DEFINISI DAN PATOFISIOLOGI ASMA
I.
DEFINISI
Istilah asma berasal dari kata Yunani yang artinya terengah-engah dan berarti serangan napas pendek.
Asma bronkial adalah
penyempitan bronkus yang bersifat reversibel yang terjadi oleh karena bronkus
yang hiperaktif mengalami kontaminasi dengan antigen.
Asma dapat dibagi dalam 3
kategori, yaitu:
1. ASMA EKSTRINSIK ATAU
ALERGIK
Asma
alergik disebabkan oleh kepekaan individu terhadap alergen (biasanya protein)
dalam bentuk serbuk sari yang dihirup, bulu halus binatang, spora jamur, debu,
serat kain atau yang lebih jarang terhadap makanan seperti susu atau coklat.

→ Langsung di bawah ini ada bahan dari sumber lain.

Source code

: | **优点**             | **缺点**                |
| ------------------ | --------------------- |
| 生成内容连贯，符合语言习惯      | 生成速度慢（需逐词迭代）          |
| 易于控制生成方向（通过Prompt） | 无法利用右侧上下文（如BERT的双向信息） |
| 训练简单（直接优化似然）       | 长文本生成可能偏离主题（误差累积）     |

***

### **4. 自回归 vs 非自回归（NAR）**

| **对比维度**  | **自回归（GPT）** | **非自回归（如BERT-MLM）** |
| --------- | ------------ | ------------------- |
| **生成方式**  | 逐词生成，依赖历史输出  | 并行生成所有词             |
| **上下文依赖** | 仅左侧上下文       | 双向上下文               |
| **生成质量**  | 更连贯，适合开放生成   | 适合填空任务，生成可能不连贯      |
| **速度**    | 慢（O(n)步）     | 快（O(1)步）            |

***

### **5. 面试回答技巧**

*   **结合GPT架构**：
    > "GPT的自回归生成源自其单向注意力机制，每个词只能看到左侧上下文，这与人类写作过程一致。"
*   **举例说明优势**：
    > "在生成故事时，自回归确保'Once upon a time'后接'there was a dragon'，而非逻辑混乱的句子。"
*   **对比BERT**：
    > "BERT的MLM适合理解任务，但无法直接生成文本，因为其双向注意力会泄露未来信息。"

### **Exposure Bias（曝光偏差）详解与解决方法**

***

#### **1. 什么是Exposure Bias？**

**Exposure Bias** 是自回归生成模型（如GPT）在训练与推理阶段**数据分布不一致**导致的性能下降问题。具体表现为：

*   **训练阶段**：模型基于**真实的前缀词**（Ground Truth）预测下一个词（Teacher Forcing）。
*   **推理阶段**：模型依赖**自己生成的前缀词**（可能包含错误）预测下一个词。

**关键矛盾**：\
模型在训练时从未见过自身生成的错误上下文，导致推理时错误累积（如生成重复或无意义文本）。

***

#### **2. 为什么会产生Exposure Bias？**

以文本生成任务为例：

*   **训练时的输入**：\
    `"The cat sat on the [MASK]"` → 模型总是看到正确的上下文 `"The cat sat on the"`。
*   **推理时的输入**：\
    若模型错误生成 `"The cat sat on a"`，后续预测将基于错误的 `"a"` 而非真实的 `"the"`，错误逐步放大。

Pajanan terhadap alergen, meskipun hanya dalam jumlah yang sangat kecil, dapat
mengakibatkan serangan asma.
2. ASMA INTRINSIK ATAU
IDIOPATIK
Ditandai dengan sering tidak ditemukannya faktor-faktor
pencetus yang jelas. Faktor non spesifik (seperti flu biasa, latihan fisik atau
emosi). Lebih sering timbul sesudah usia 40 tahun dan serangan timbul sesudah
infeksi sinus hidung atau pada percabangan trakeobronkial. Makin lama serangan
makin sering dan makin hebat, sehingga akhirnya keadaan ini berlanjut menjadi
bronkitis kronik dan kadang-kadang emfisema.
3. ASMA CAMPURAN
Terdiri
dari komponen-komponen asma ekstrinsik dan intrinsik. Sebagian besar pasien
asma intrinsik akan berlanjut menjadi bentuk campuran; anak yang menderita asma
ekstrinsik sering sembuh sempurna saat dewasa muda.
II.
PATOFISIOLOGI ASMA
Individu dengan asma mengalami respon imun yang buruk
terhadap lingkungan. Antibodi yang dihasilkan (IgE) kemudian menyerang sel-sel
mast dalam paru. Pemajanan ulang terhadap antigen mengakibatkan ikatan antigen
dengan antibodi, menyebabkan pelepasan produk sel-sel mast (disebut mediator)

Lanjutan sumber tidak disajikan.